If ${{\left( x-1 \right)}^{4}}-16=0$, then the sum of non- real complex value of x is:
(a). 2
(b). 0
(c). 4
(d). None of these

Answer 1

Hint: We have to find the complex root of the given equation. The formula that we will use here is ${{i}^{2}}=-1,{{i}^{3}}=-i,{{i}^{4}}=1$ , after finding the two complex root we will add them and that will be the final answer.

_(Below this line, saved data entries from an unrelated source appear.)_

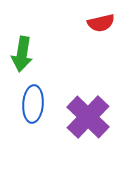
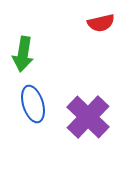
green arrow: moved 1 px right
blue ellipse: rotated 21 degrees counterclockwise
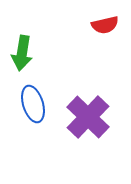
red semicircle: moved 4 px right, 2 px down
green arrow: moved 1 px left, 1 px up
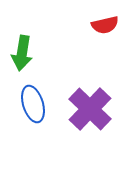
purple cross: moved 2 px right, 8 px up
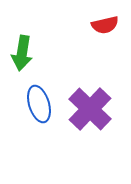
blue ellipse: moved 6 px right
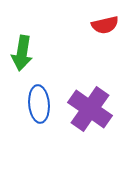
blue ellipse: rotated 12 degrees clockwise
purple cross: rotated 9 degrees counterclockwise
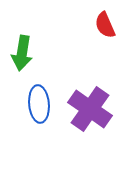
red semicircle: rotated 80 degrees clockwise
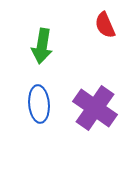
green arrow: moved 20 px right, 7 px up
purple cross: moved 5 px right, 1 px up
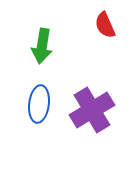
blue ellipse: rotated 12 degrees clockwise
purple cross: moved 3 px left, 2 px down; rotated 24 degrees clockwise
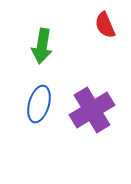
blue ellipse: rotated 9 degrees clockwise
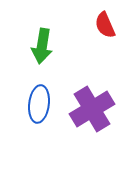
blue ellipse: rotated 9 degrees counterclockwise
purple cross: moved 1 px up
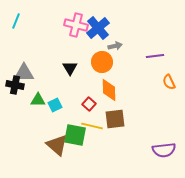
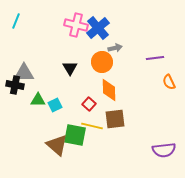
gray arrow: moved 2 px down
purple line: moved 2 px down
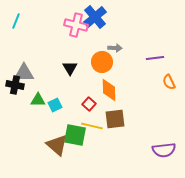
blue cross: moved 3 px left, 11 px up
gray arrow: rotated 16 degrees clockwise
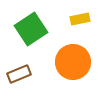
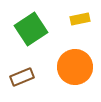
orange circle: moved 2 px right, 5 px down
brown rectangle: moved 3 px right, 3 px down
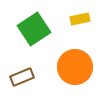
green square: moved 3 px right
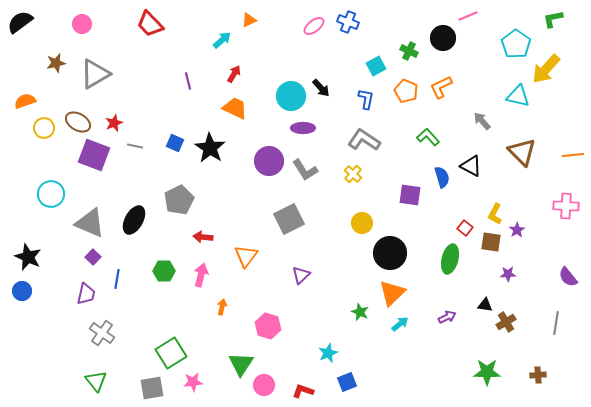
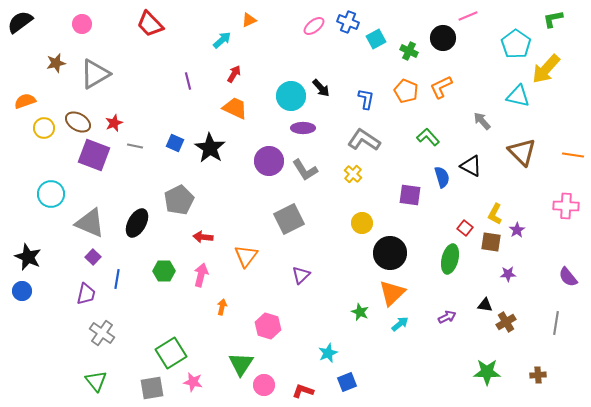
cyan square at (376, 66): moved 27 px up
orange line at (573, 155): rotated 15 degrees clockwise
black ellipse at (134, 220): moved 3 px right, 3 px down
pink star at (193, 382): rotated 18 degrees clockwise
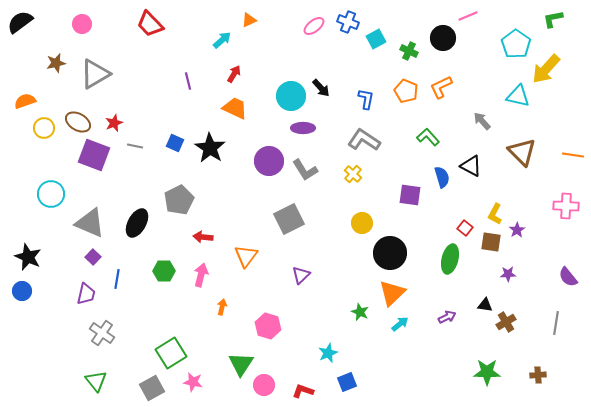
gray square at (152, 388): rotated 20 degrees counterclockwise
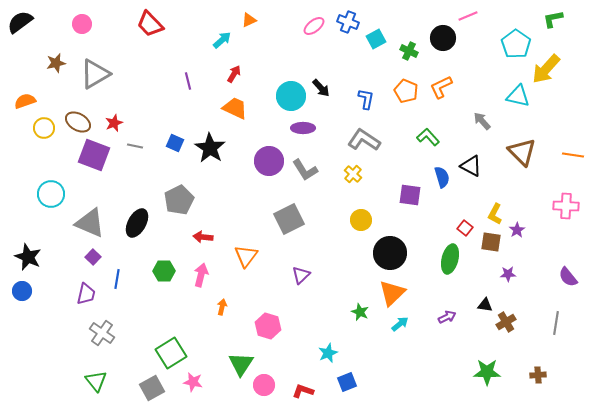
yellow circle at (362, 223): moved 1 px left, 3 px up
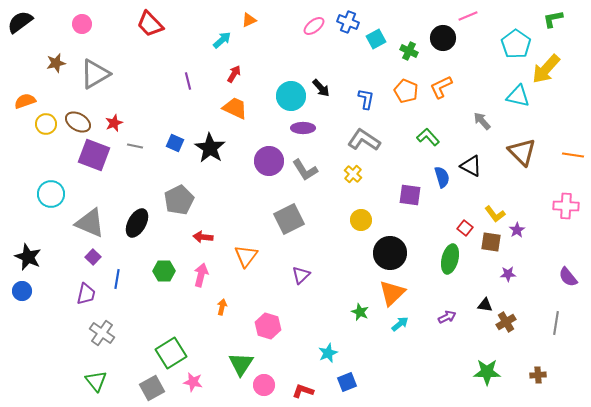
yellow circle at (44, 128): moved 2 px right, 4 px up
yellow L-shape at (495, 214): rotated 65 degrees counterclockwise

Complete step-by-step answer:

Let’s start our solution.
We have been given ${{\left( x-1 \right)}^{4}}-16=0$
Taking 16 on the other side we get,
${{\left( x-1 \right)}^{4}}=16$
Now we need to find the complex root,
Now we can write 16 as ${{\left( \pm 2i \right)}^{4}}$ because ${{\left( \pm 2 \right)}^{4}}=16$ and we also know that ${{i}^{4}}=1$
Hence, using this two relation we get,
$\begin{align}
  & {{\left( x-1 \right)}^{4}}={{\left( \pm 2i \right)}^{4}} \\
 & x-1=\pm 2i \\
 & x=1\pm 2i \\
\end{align}$
Hence, we have found the two complex root of the equation as 1 + 2i and 1 – 2i
Now adding the complex root we get,
$1+2i+1-2i=2$
Hence, the sum of the complex root of the equation ${{\left( x-1 \right)}^{4}}-16=0$ is 2.
Hence, the correct option is (a).

Note: We can see that the coefficients of the equation are real so the complex root will always occur in a conjugate pair. Conjugate pair of a + ib = a – ib, now the highest power of x is 4, hence the total number of roots will also be 4. We can also see that 2 and -2 are the real roots and hence the other two roots will be complex and it will be a conjugate pair.